-- Entries shown follows --

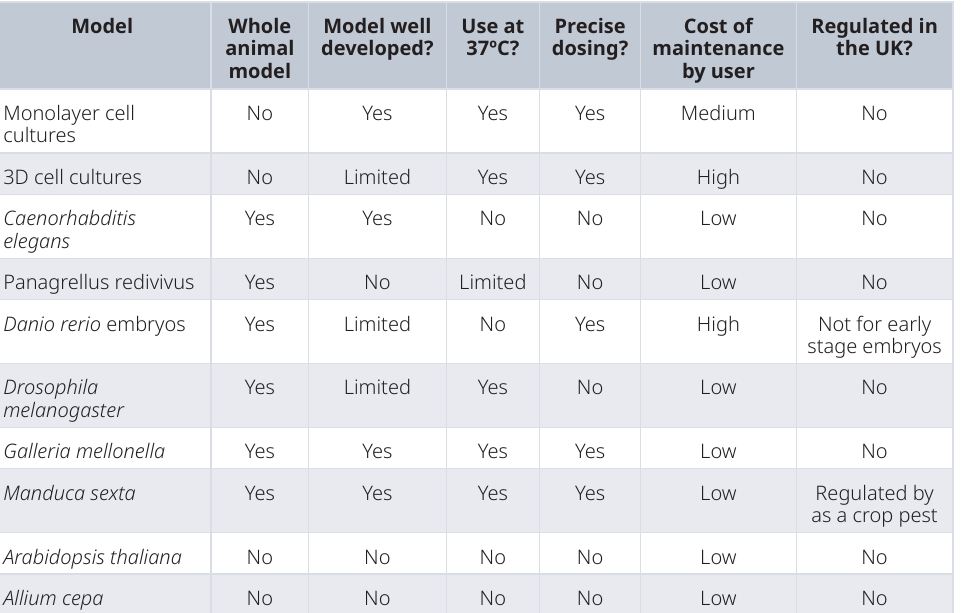
Table 1. Living systems which have been used as experimental alternatives to vertebrate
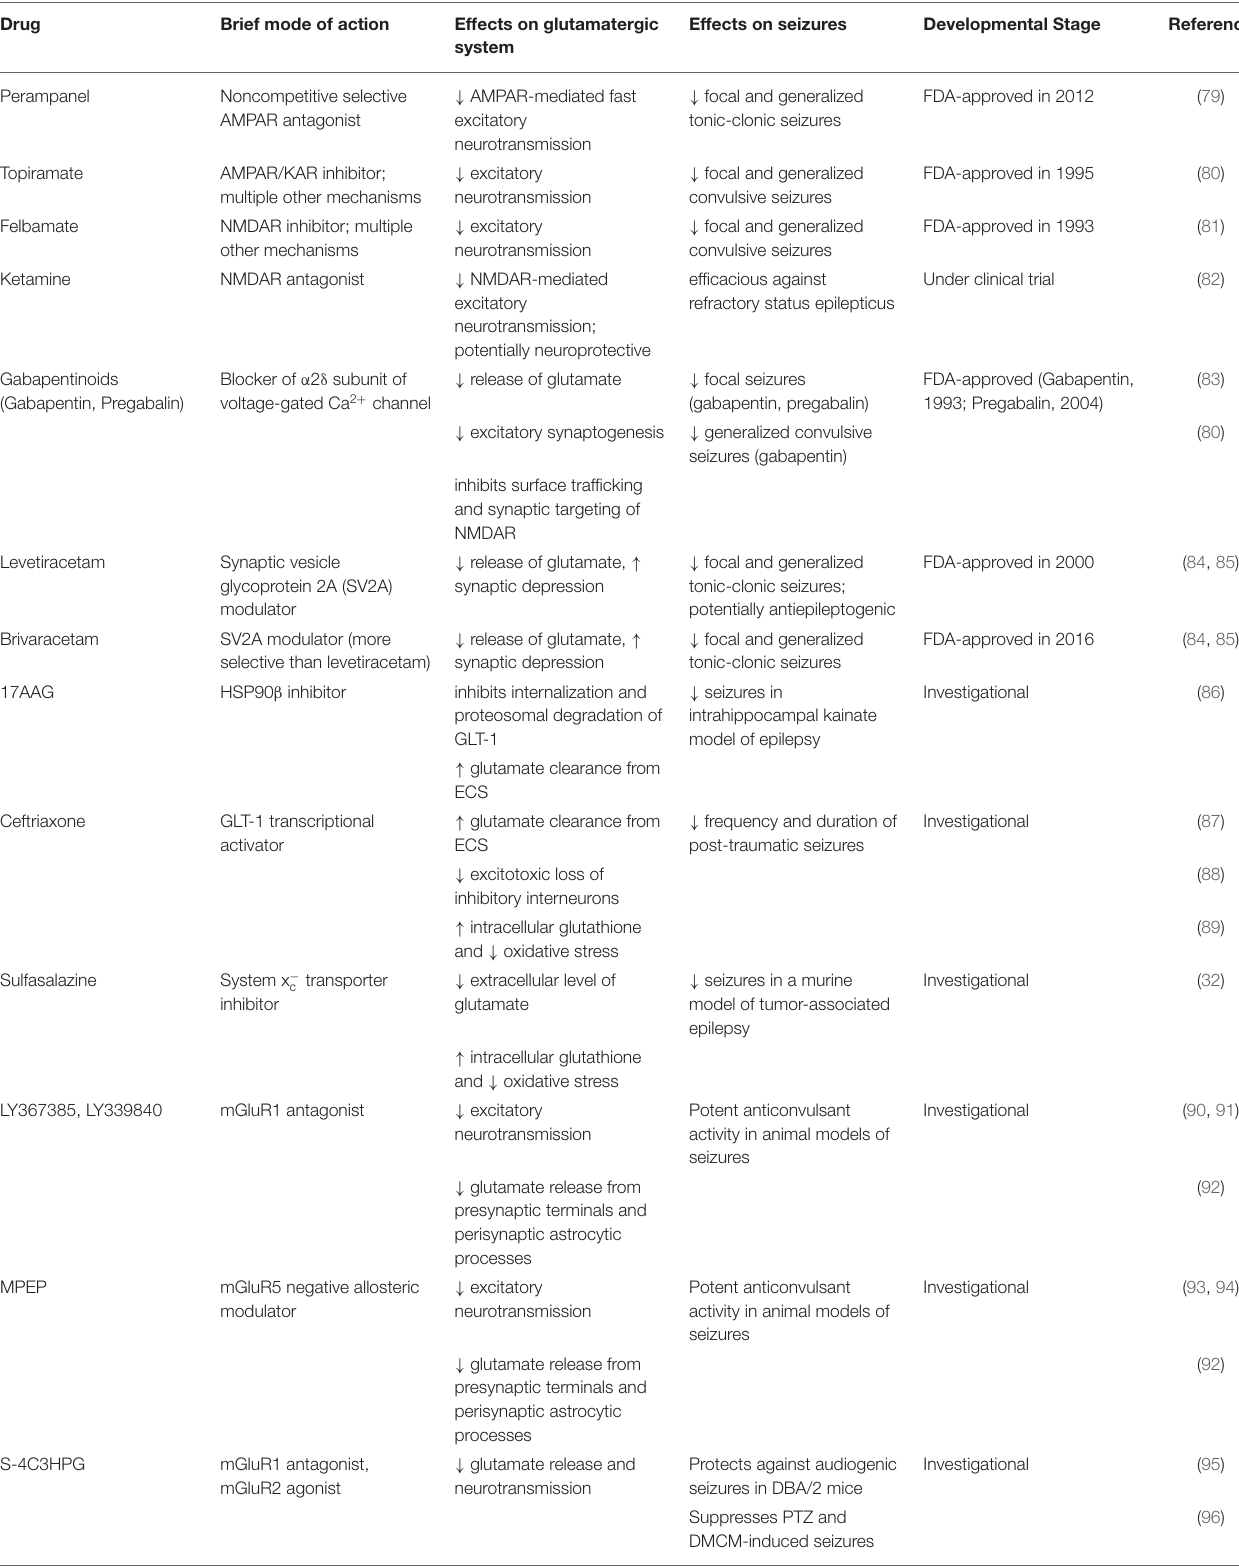
TABLE 1 | Pharmacotherapies targeting glutamate signaling for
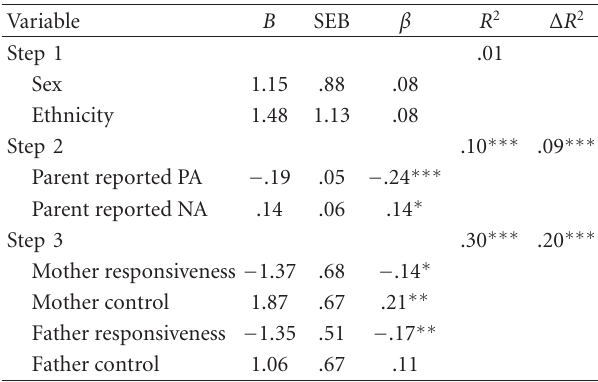
Table 4: E ff ect of mother and father responsiveness and psycholog- ical control in predicting child mood after controlling sex, ethnicity, and parent-reported child positive and negative a ff ect ( N = 268).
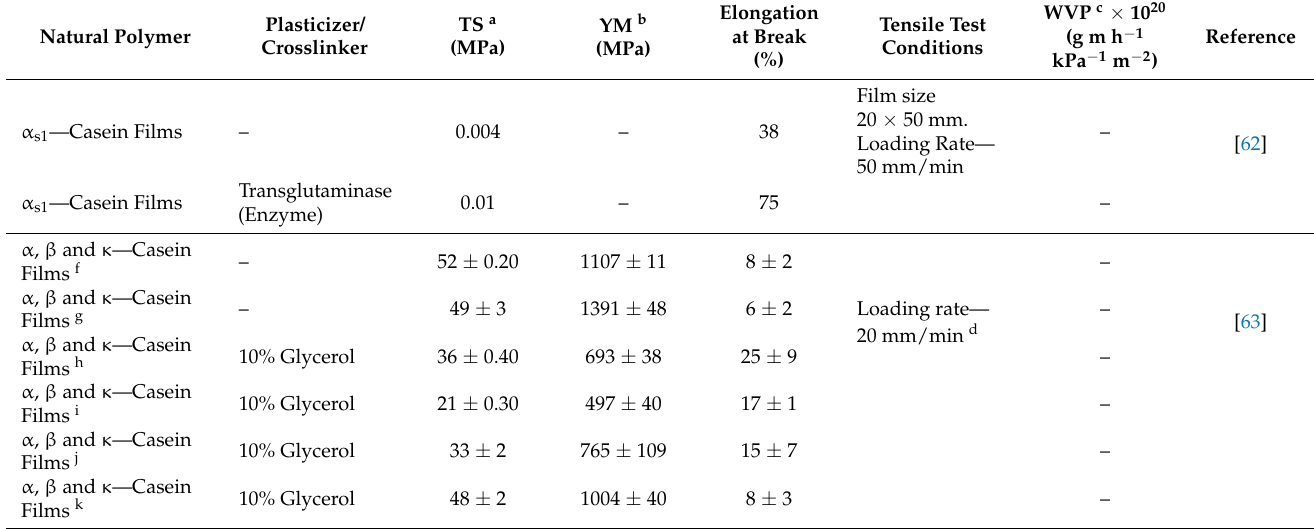
Table 2. Tensile and barrier properties of animal protein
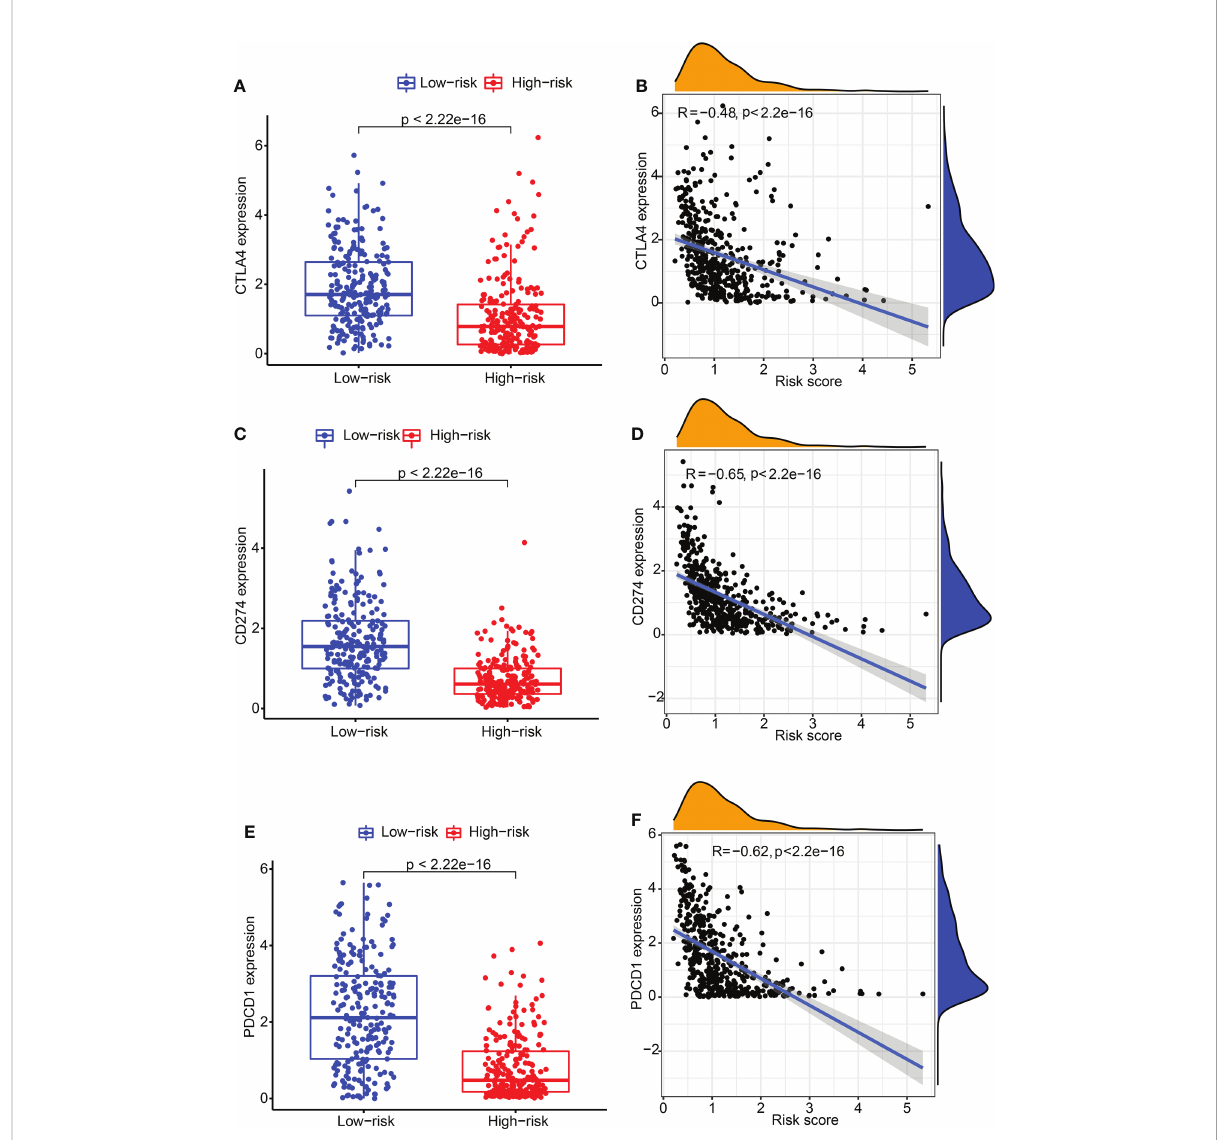
FIGURE 4 The expression of CTLA4 and CD274 in high- and low-CDIGPM groups. (A) CTLA4 expression in high- and low-CDIGPM groups. (B) Correlation analysis between CDIGPM and CTLA4 expression. (C) CD274 expression in high- and low-CDIGPM groups. (D) Correlation analysis between CDIGPM and CD274 expression. (E) PDCD1 expression in high- and low-CDIGPM groups. (F) Correlation analysis between CDIGPM and PDCD1 expression. CDIGPM: CD8 + T cells-associated immune genes prognostic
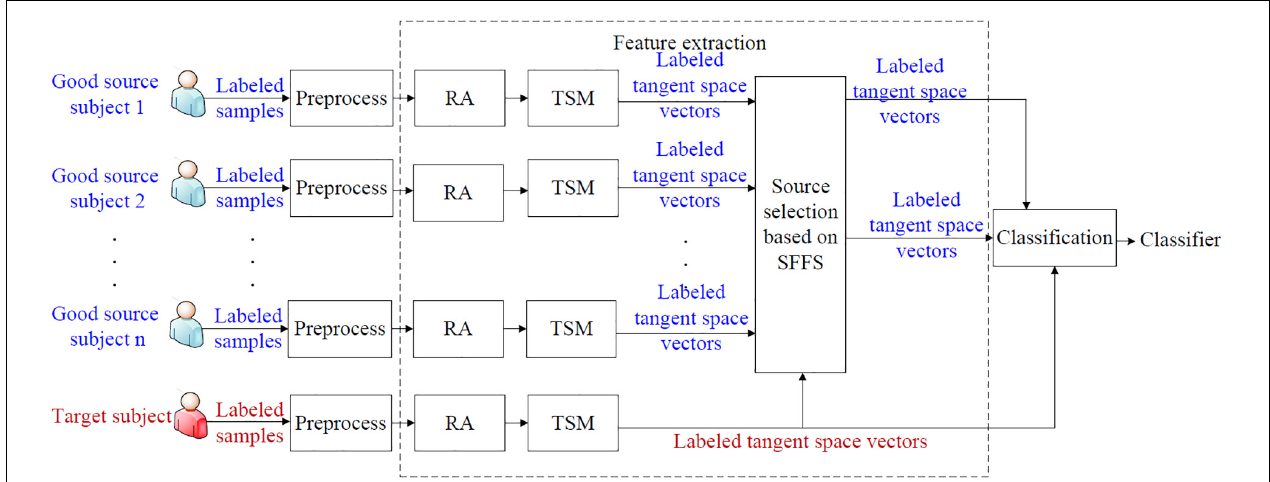
FIGURE 1 | The framework of supervised selective cross-subject transfer learning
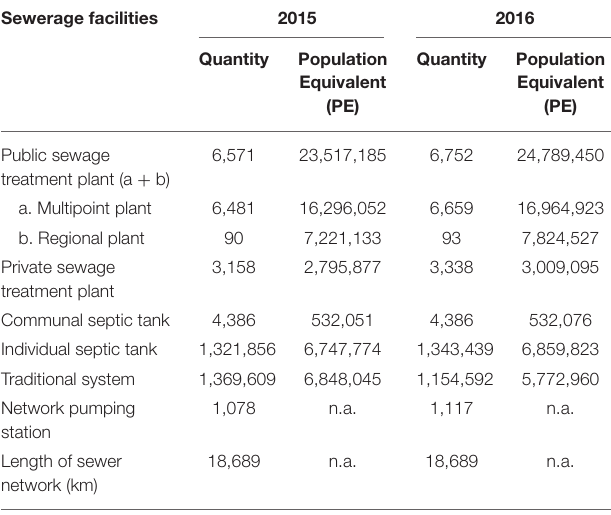
TABLE 1 | Profile of sewerage systems in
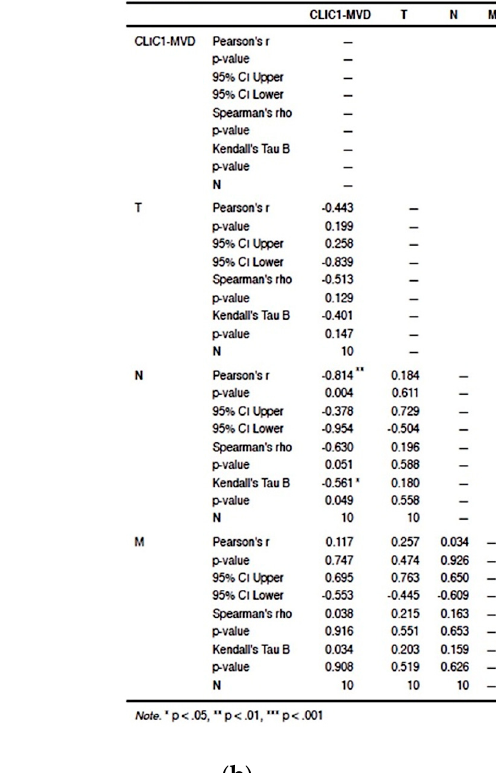
Figure 1. Statistical analysis results ( a ) and correlation plot ( b ) for Class 0 cases related to the TNM staging parameters. No significant correlation was recorded between CLIC1-MVD and T, N, or M parameters. A strong significant correlation has been observed between the N and M parameters, suggesting that CLIC1-MVD may favor nodal and distant metastasis.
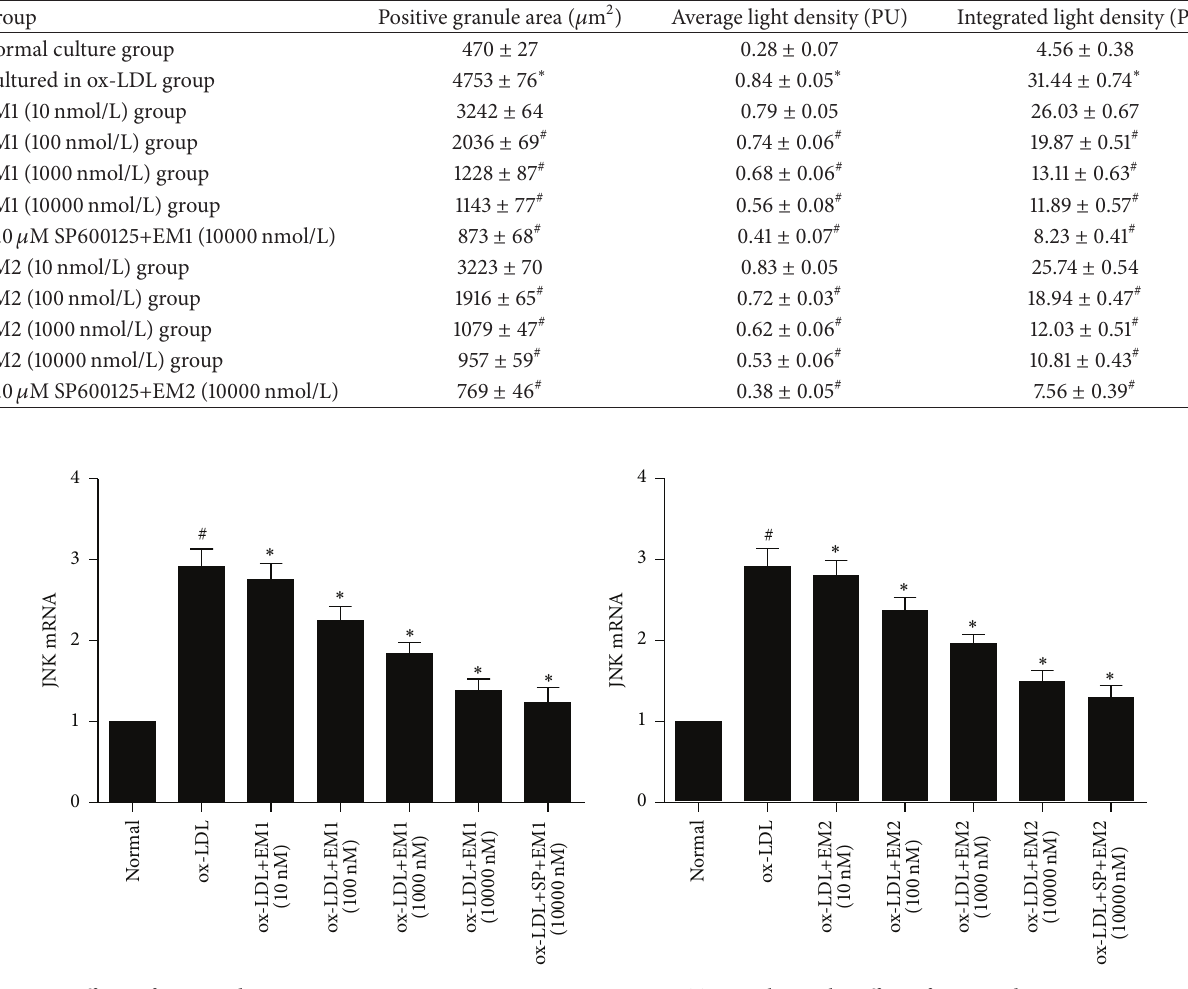
Figure 7: Effects of EM1 and EM2 on JNK mRNA expression in HUVECs. RT-PCR shows the effect of EM1 and EM2 on JNK mRNA expression in HUVECs induced by ox-LDL for 48 h. Data is expressed as mean ± SD. ∗ 𝑃 < 0.05 versus control. # 𝑃 < 0.05 versus ox-LDL.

-- Entries shown concluded --

> Problem requirements:
Print exactly the lines above that run from the one with "FIGURE 1 | The" down to the one with "TABLE 1 | Profile of sewerage systems in", and omit the pictures.

> Solution for this problem:
FIGURE 1 | The framework of supervised selective cross-subject transfer learning
TABLE 1 | Profile of sewerage systems in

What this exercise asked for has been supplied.